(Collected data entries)
_ _ _ _ _

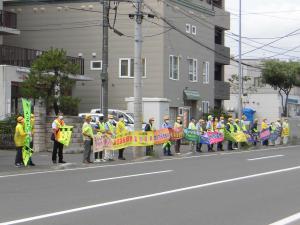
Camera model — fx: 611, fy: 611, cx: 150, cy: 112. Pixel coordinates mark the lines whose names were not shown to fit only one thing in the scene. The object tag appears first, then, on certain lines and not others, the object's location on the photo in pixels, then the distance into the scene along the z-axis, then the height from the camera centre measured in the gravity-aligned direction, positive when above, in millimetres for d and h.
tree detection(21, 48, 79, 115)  29748 +1167
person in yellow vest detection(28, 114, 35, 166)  20659 -1452
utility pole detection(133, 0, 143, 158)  25250 +1367
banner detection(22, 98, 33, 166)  20422 -1159
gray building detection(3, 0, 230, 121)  41531 +4334
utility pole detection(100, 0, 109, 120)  29781 +1811
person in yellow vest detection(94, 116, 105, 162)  23219 -1110
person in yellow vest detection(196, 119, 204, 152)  30206 -1314
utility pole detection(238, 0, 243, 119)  39812 +1883
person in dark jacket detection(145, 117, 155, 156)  25938 -1110
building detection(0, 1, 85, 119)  32812 +2143
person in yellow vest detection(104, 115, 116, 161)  23578 -1125
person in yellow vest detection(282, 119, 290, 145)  39031 -1729
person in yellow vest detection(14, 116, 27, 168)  20141 -1139
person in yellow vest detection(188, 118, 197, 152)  29672 -1152
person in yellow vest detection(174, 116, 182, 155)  28297 -1803
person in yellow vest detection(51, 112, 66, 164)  21344 -1371
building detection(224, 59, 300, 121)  65438 +719
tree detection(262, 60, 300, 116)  56656 +2895
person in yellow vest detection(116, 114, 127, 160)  24497 -1021
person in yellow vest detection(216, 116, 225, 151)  31753 -1278
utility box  37281 -297
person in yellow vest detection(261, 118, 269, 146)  36531 -1336
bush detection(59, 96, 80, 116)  29672 +38
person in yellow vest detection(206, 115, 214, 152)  30984 -1211
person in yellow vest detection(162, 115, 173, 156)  27031 -1949
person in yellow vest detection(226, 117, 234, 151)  32281 -1348
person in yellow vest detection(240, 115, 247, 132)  33812 -1212
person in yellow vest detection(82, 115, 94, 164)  21898 -1233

_ _ _ _ _

> _EXERCISE REQUIREMENTS_:
Extract every line from the one with "utility pole detection(100, 0, 109, 120)" down to the final line above, both included, exactly as written.

> _SOLUTION TO THE EXERCISE_:
utility pole detection(100, 0, 109, 120)  29781 +1811
person in yellow vest detection(94, 116, 105, 162)  23219 -1110
person in yellow vest detection(196, 119, 204, 152)  30206 -1314
utility pole detection(238, 0, 243, 119)  39812 +1883
person in dark jacket detection(145, 117, 155, 156)  25938 -1110
building detection(0, 1, 85, 119)  32812 +2143
person in yellow vest detection(104, 115, 116, 161)  23578 -1125
person in yellow vest detection(282, 119, 290, 145)  39031 -1729
person in yellow vest detection(14, 116, 27, 168)  20141 -1139
person in yellow vest detection(188, 118, 197, 152)  29672 -1152
person in yellow vest detection(174, 116, 182, 155)  28297 -1803
person in yellow vest detection(51, 112, 66, 164)  21344 -1371
building detection(224, 59, 300, 121)  65438 +719
tree detection(262, 60, 300, 116)  56656 +2895
person in yellow vest detection(116, 114, 127, 160)  24497 -1021
person in yellow vest detection(216, 116, 225, 151)  31753 -1278
utility box  37281 -297
person in yellow vest detection(261, 118, 269, 146)  36531 -1336
bush detection(59, 96, 80, 116)  29672 +38
person in yellow vest detection(206, 115, 214, 152)  30984 -1211
person in yellow vest detection(162, 115, 173, 156)  27031 -1949
person in yellow vest detection(226, 117, 234, 151)  32281 -1348
person in yellow vest detection(240, 115, 247, 132)  33812 -1212
person in yellow vest detection(82, 115, 94, 164)  21898 -1233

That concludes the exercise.